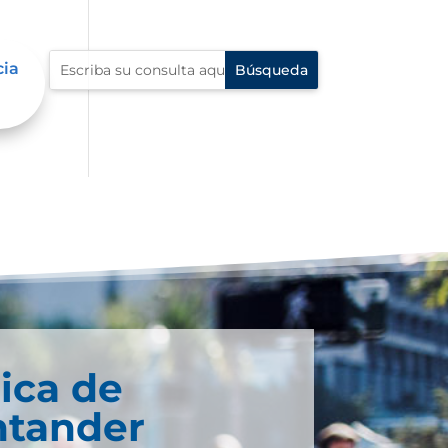
cia
ica de
ntander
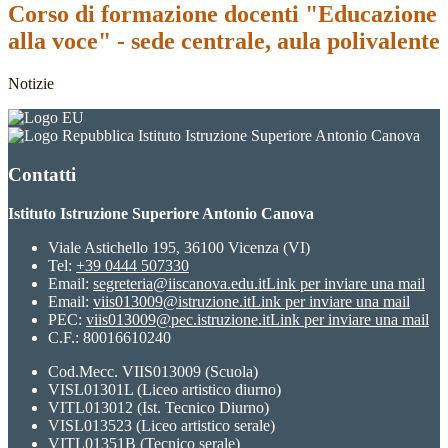
Corso di formazione docenti "Educazione
alla voce" - sede centrale, aula polivalente
Notizie
Istituto Istruzione Superiore Antonio Canova
Contatti
Istituto Istruzione Superiore Antonio Canova
Viale Astichello 195, 36100 Vicenza (VI)
Tel:
+39 0444 507330
Email:
segreteria@iiscanova.edu.it
Link per inviare una mail
Email:
viis013009@istruzione.it
Link per inviare una mail
PEC:
viis013009@pec.istruzione.it
Link per inviare una mail
C.F.: 80016610240
Cod.Mecc. VIIS013009 (Scuola)
VISL01301L (Liceo artistico diurno)
VITL013012 (Ist. Tecnico Diurno)
VISL013523 (Liceo artistico serale)
VITL01351B (Tecnico serale)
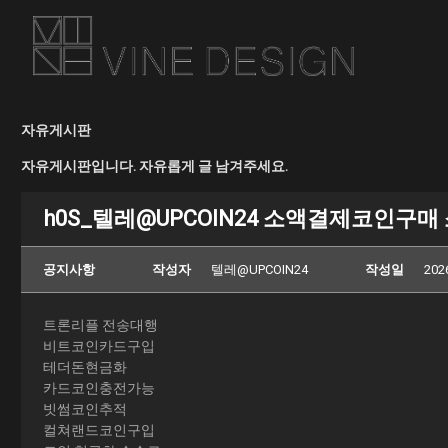
자유게시판
자유게시판입니다. 자유롭게 글 남겨주세요.
h0S_텔레@UPCOIN24 소액결제코인구매
공지사항
작성자
텔레@UPCOIN24
작성일
202
트론리플 전송대행
비트코인카드구입
테더돈현금화
카드코인충전가능
빗썸코인추적
컬쳐랜드코인구입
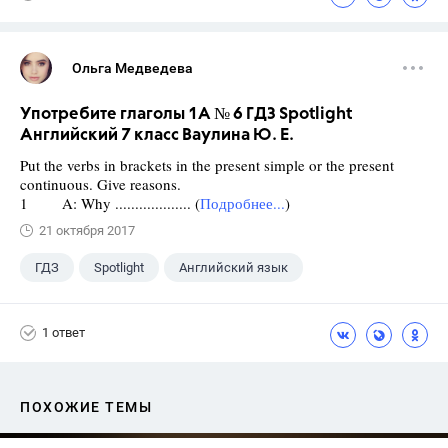
Ольга Медведева
Употребите глаголы 1A № 6 ГДЗ Spotlight
Английский 7 класс Ваулина Ю. Е.
Put the verbs in brackets in the present simple or the present
continuous. Give reasons.
1 A: Why ................... (
Подробнее...
)
21 октября 2017
ГДЗ
Spotlight
Английский язык
7 класс
+1
Ваулина Ю.Е.
1 ответ
ПОХОЖИЕ ТЕМЫ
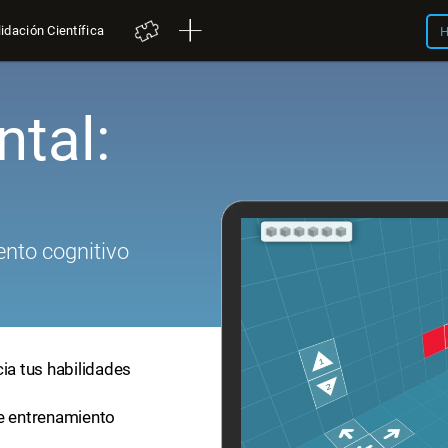
idación Científica
H
tal:
nto cognitivo
cia tus habilidades
de entrenamiento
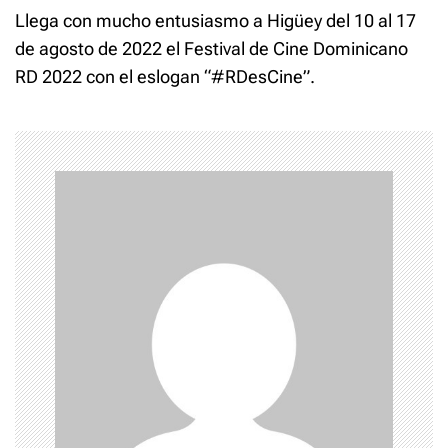
t
Llega con mucho entusiasmo a Higüey del 10 al 17
de agosto de 2022 el Festival de Cine Dominicano
n
RD 2022 con el eslogan “#RDesCine”.
a
v
i
g
a
t
i
o
n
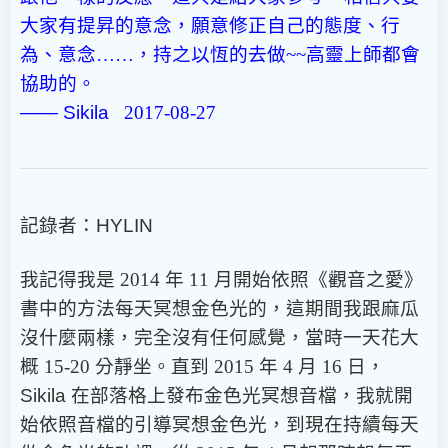
大家有提昇的意念，願意修正自己的態度、行
為、意念……，持之以恆的去做~~高靈上師都會
協助的。
—— Sikila
2017-08-27
記錄者：
HYLIN
我記得我是 2014 年 11 月開始依照《觀音之愛》
書中的方法每天冥想金色光的，這期間我跟麻瓜
沒什麼兩樣，完全沒有任何感覺，當時一天花大
概 15-20 分靜坐。直到 2015 年 4 月 16 日，
Sikila
在部落格上發布金色光冥想音檔，我就開
始依照音檔的引導冥想金色光，到現在持續每天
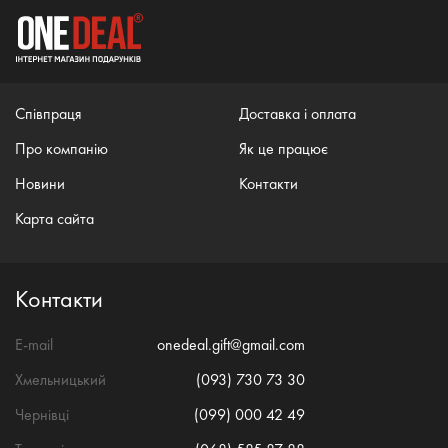
Співпраця
Доставка і оплата
Про компанію
Як це працює
Новини
Контакти
Карта сайта
Контакти
E-mail
onedeal.gift@gmail.com
Хмельницький
(093) 730 73 30
Чернівці
(099) 000 42 49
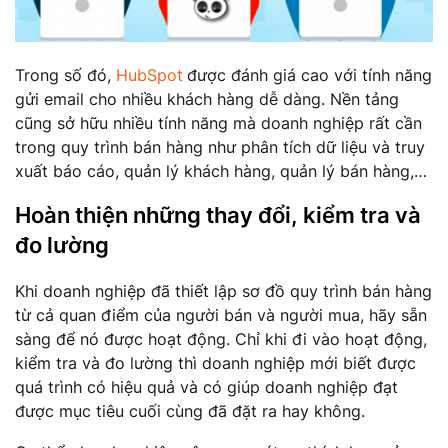
Trong số đó,
HubSpot
được đánh giá cao với tính năng
gửi email cho nhiều khách hàng dễ dàng. Nền tảng
cũng sở hữu nhiều tính năng mà doanh nghiệp rất cần
trong quy trình bán hàng như phân tích dữ liệu và truy
xuất báo cáo, quản lý khách hàng, quản lý bán hàng,…
Hoàn thiện những thay đổi, kiểm tra và
đo lường
Khi doanh nghiệp đã thiết lập sơ đồ quy trình bán hàng
từ cả quan điểm của người bán và người mua, hãy sẵn
sàng để nó được hoạt động. Chỉ khi đi vào hoạt động,
kiểm tra và đo lường thì doanh nghiệp mới biết được
quá trình có hiệu quả và có giúp doanh nghiệp đạt
được mục tiêu cuối cùng đã đặt ra hay không.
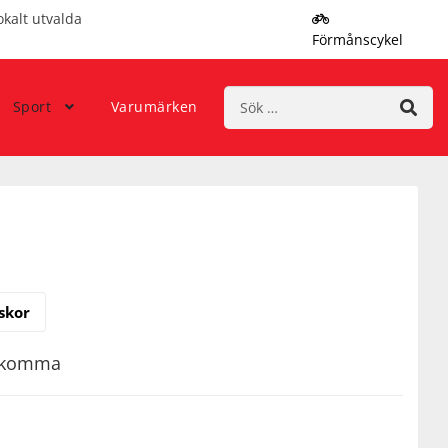
okalt utvalda
Förmånscykel
Sök
Sport
Varumärken
efter:
skor
rekomma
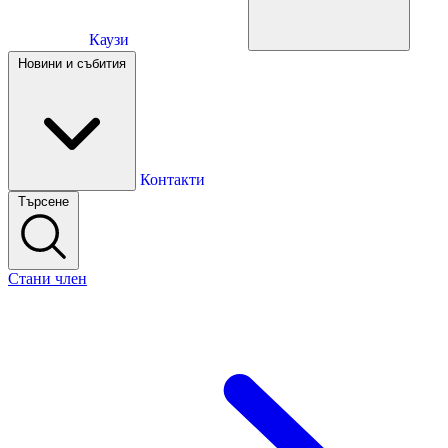
Каузи
Каузи
Новини и събития
Новини и събития
Контакти
Търсене
Контакти
Стани член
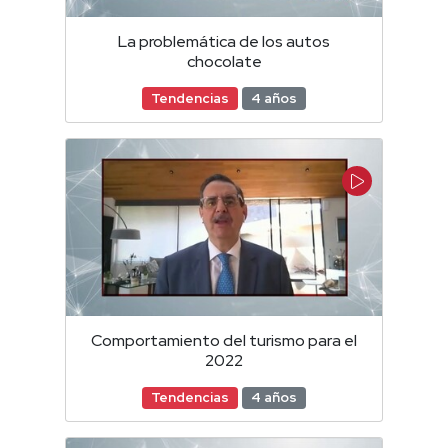
La problemática de los autos
chocolate
Tendencias
4 años
Comportamiento del turismo para el
2022
Tendencias
4 años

### What to do
Please reproduce exactly, and nothing more, the lines from the one containing "de agosto de" through the last line of the entries, both included; pictures stay out.

### Task result
de agosto de 2022 el Festival de Cine Dominicano
n
RD 2022 con el eslogan “#RDesCine”.
a
v
i
g
a
t
i
o
n
大家有提昇的意念，願意修正自己的態度、行
為、意念……，持之以恆的去做~~高靈上師都會
協助的。
—— Sikila
2017-08-27
記錄者：
HYLIN
我記得我是 2014 年 11 月開始依照《觀音之愛》
書中的方法每天冥想金色光的，這期間我跟麻瓜
沒什麼兩樣，完全沒有任何感覺，當時一天花大
概 15-20 分靜坐。直到 2015 年 4 月 16 日，
Sikila
在部落格上發布金色光冥想音檔，我就開
始依照音檔的引導冥想金色光，到現在持續每天
Співпраця
Доставка і оплата
Про компанію
Як це працює
Новини
Контакти
Карта сайта
Контакти
E-mail
onedeal.gift@gmail.com
Хмельницький
(093) 730 73 30
Чернівці
(099) 000 42 49
Trong số đó,
HubSpot
được đánh giá cao với tính năng
gửi email cho nhiều khách hàng dễ dàng. Nền tảng
cũng sở hữu nhiều tính năng mà doanh nghiệp rất cần
trong quy trình bán hàng như phân tích dữ liệu và truy
xuất báo cáo, quản lý khách hàng, quản lý bán hàng,…
Hoàn thiện những thay đổi, kiểm tra và
đo lường
Khi doanh nghiệp đã thiết lập sơ đồ quy trình bán hàng
từ cả quan điểm của người bán và người mua, hãy sẵn
sàng để nó được hoạt động. Chỉ khi đi vào hoạt động,
kiểm tra và đo lường thì doanh nghiệp mới biết được
quá trình có hiệu quả và có giúp doanh nghiệp đạt
được mục tiêu cuối cùng đã đặt ra hay không.
okalt utvalda
Förmånscykel
Sök
Sport
Varumärken
efter:
skor
rekomma
Каузи
Каузи
Новини и събития
Новини и събития
Контакти
Търсене
Контакти
Стани член
La problemática de los autos
chocolate
Tendencias
4 años
Comportamiento del turismo para el
2022
Tendencias
4 años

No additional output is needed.